Not-so-firm foudation...

So, it's been 2+ years. Two and a half of the roughest years in my life. Lots of questioning and wondering. This move back home was definitely not the pretty picture I had thought it was going to be. I mean, I knew it'd be difficult and a lil messy and I knew we'd be living with family for a little bit while we got jobs and got settled. Never in my wildest dreams did I expect it to take 20 months for us to get our own place. Wow! Talk about a bad, reoccurring nightmare. But the thing that has come to upset me more is the internal struggle that has begun. I've always had a very strong Christian background and upbringing. It was always a firm foundation I thought my life was built upon.

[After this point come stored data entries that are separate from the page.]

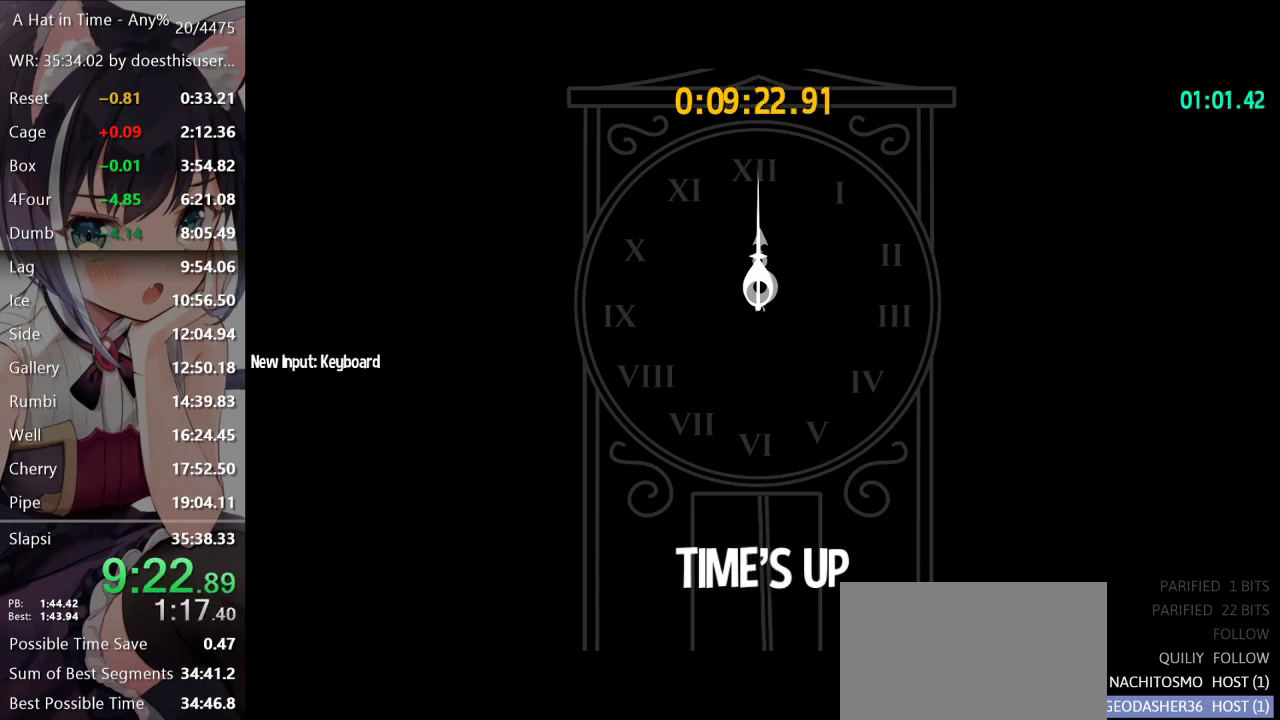
{"buttons": ["SELECT"], "left_stick": "center", "right_stick": "center", "events": []}
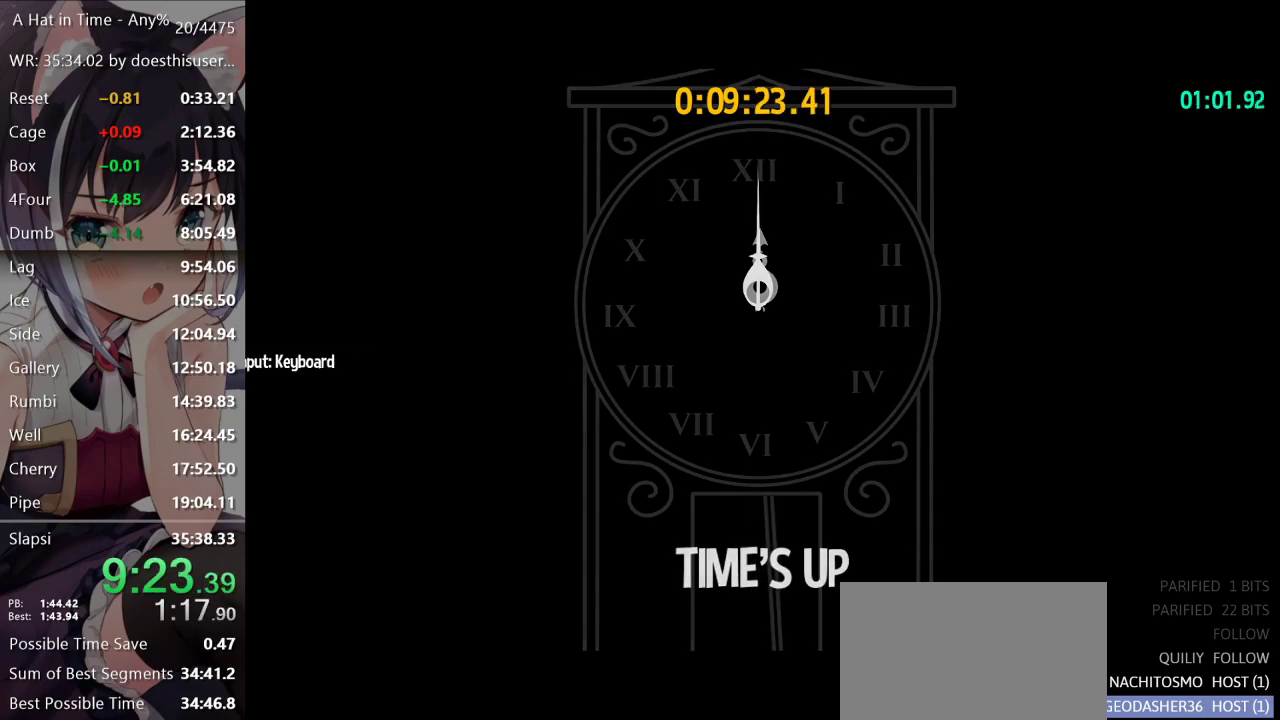
{"buttons": ["SELECT"], "left_stick": "center", "right_stick": "center", "events": []}
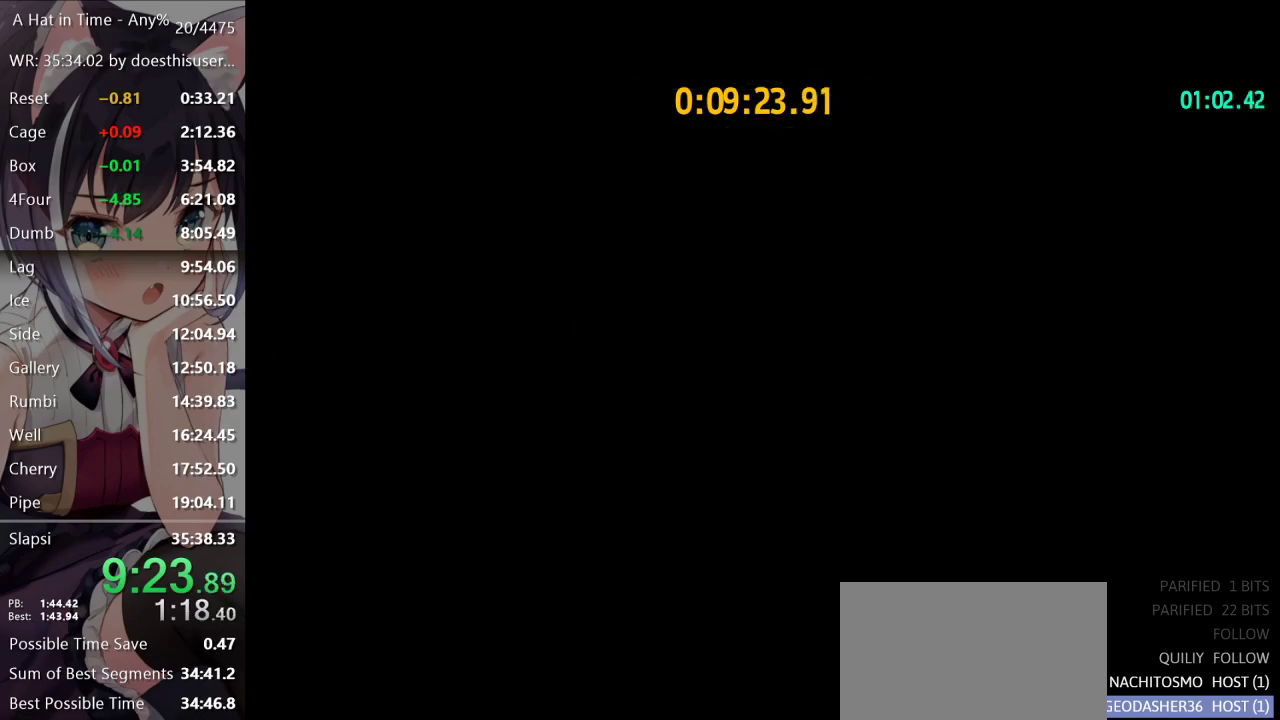
{"buttons": ["SELECT"], "left_stick": "center", "right_stick": "center", "events": []}
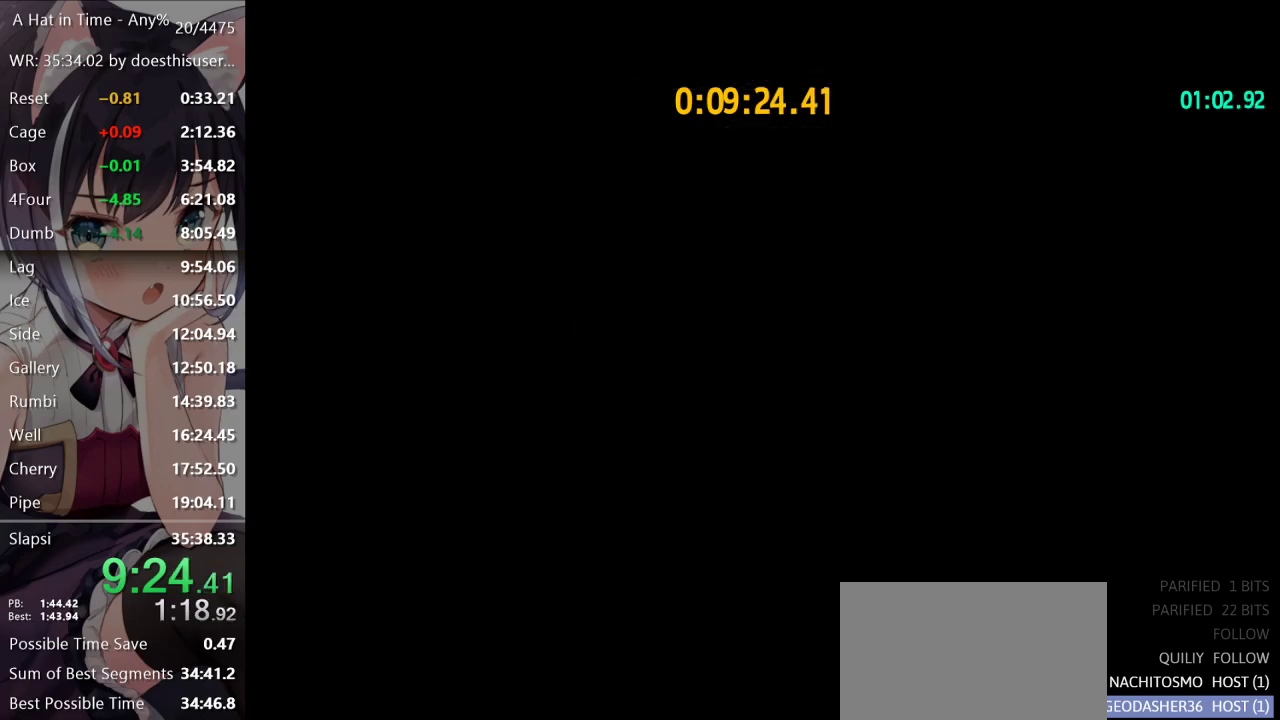
{"buttons": ["SELECT"], "left_stick": "center", "right_stick": "center", "events": []}
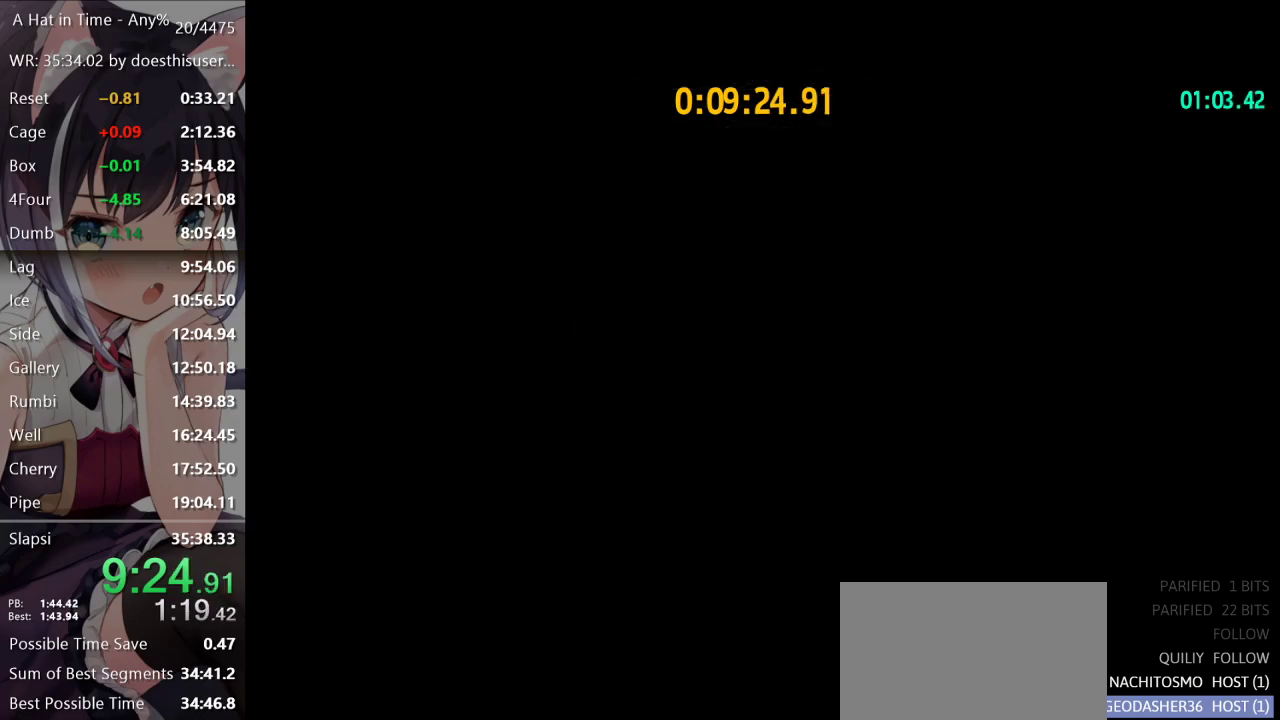
{"buttons": ["SELECT"], "left_stick": "center", "right_stick": "center", "events": []}
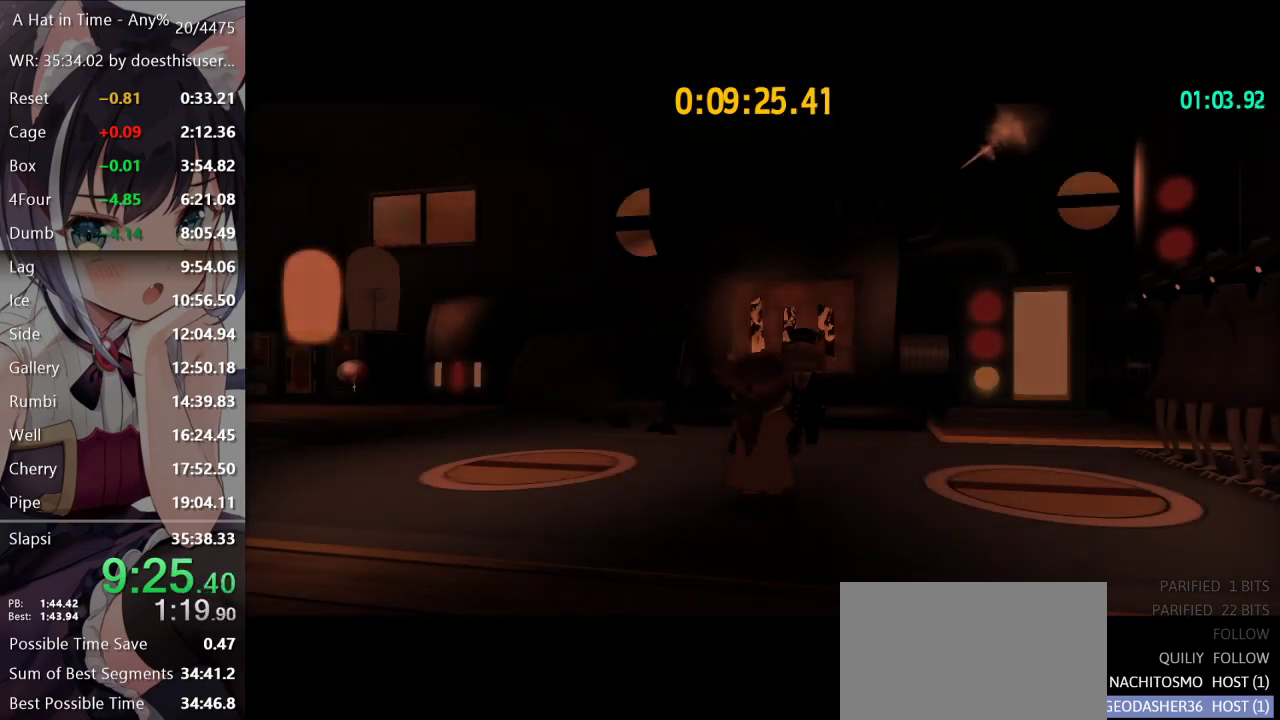
{"buttons": ["SELECT"], "left_stick": "center", "right_stick": "center", "events": []}
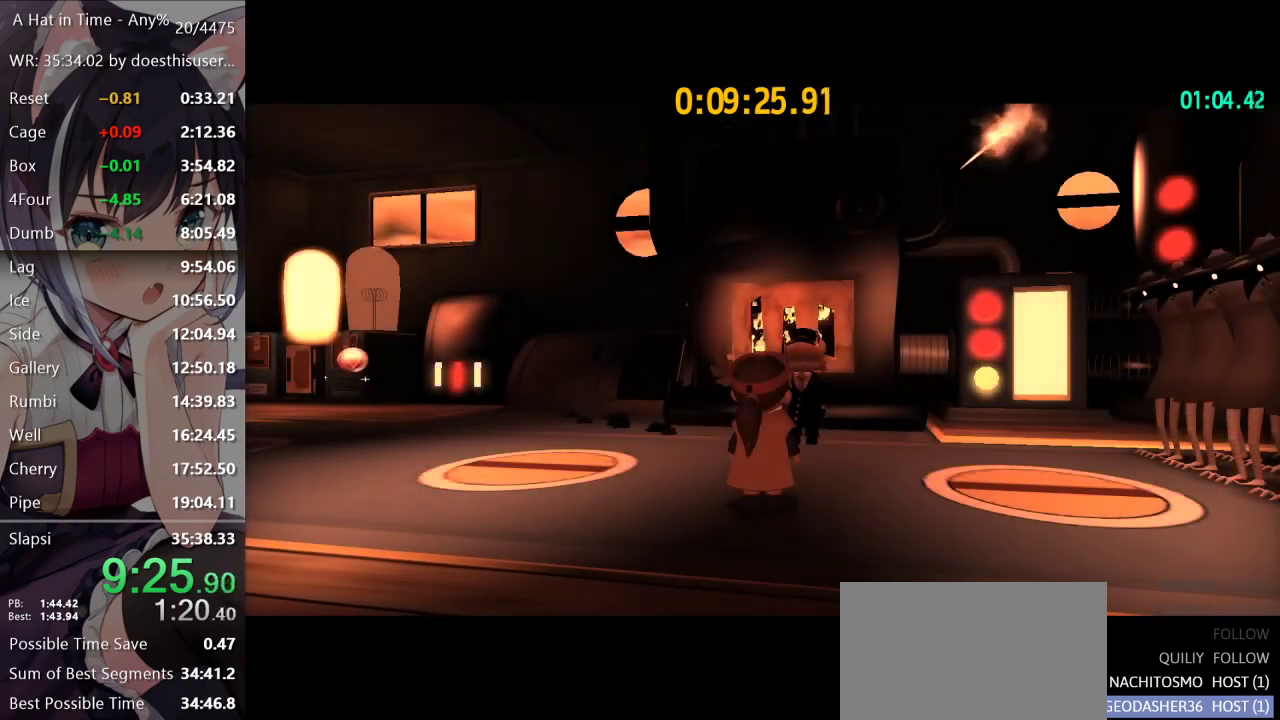
{"buttons": ["SELECT"], "left_stick": "center", "right_stick": "center", "events": []}
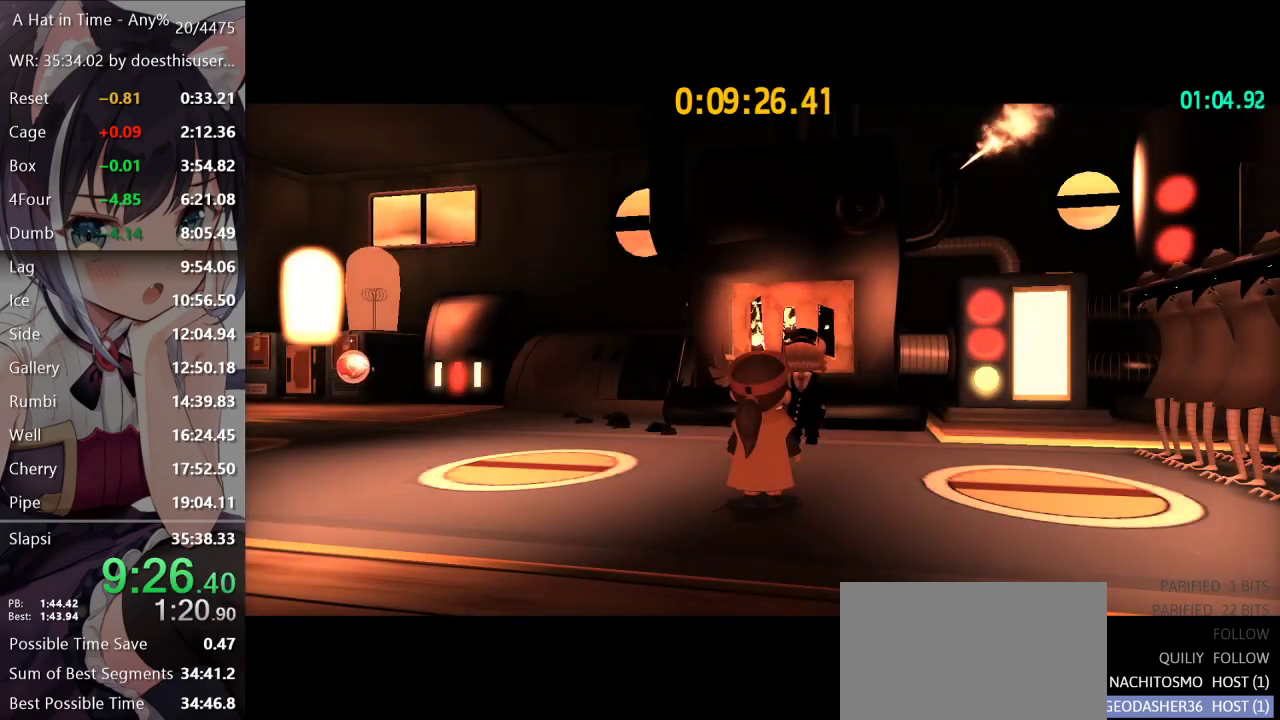
{"buttons": ["SELECT"], "left_stick": "center", "right_stick": "center", "events": []}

But in the last few years I've seen it begin to crack. I've seen it crack and chip away and now I'm beginning to see it crumble and fall apart. I don't know what's going to happen. This has always been my life. Has always been what I formed my thoughts and opinions on. What I lived by...day after day... now what? Who is this person if she doesn't believe all the things she was raised to believe? I just don't know what is Truth and what is just something someone else believed so I thought I'd believe it to. *sigh* Growing up sucks!

Monday, April 9, 2012

I need an estrogen injection! STAT!

OH MY GOSH, the testosterone in this house!! It drives me crazy sometimes. No, it drives me crazy most days! Boys just can't do things quietly, calmly or in a well-mannered way. They have to rip and roar, slam and snort, barrel and bowl their way through life. My two boys can't do anything without making a mess. They can't play anything without it ending up in a blood curdling, screaming, fist-flying, death-match. And they can't go anywhere unless they're dressed up in costume! lol Sad thing is they're only 6 and 3! I know it will get even more intense as the years go by. I used to think we'd be sitting at the table playing lego's and blocks and occasionally throwing a football. I was wrong! My days consist of refereeing fights, cleaning up god-awful smells, and listening to the non-stop action movie that is going on upstairs...all with 911 on speed dial! Where are my girls!!!?? I grew up in a family with all girls! Poor dad, I have a greater appreciation for him now! lol I mean, I'm not even what you'd call a "girlie" girl. I've always had boys for friends, but still... I need some good quality NON-testosterone time in my life. As I'm writing this I can feel my blood pressure rise as the decibel level rises here in the house. You see they've taken the pillows off the couches and are trying to jump off the couches and body-slam into each other (Oh, and Caleb is Optimus Prime and Levi is a Boxer).... then I stop and take a good, long look at them. They're boy... stinky, messy, loud, will crazy boys... but they're MY boys! And along with all of that crazy, wildness comes a passion and exuberance that is amazing!! If I can just last long enough to harness that and channel it into the right direction, this will be awesome! Gotta go.... someone's bleeding!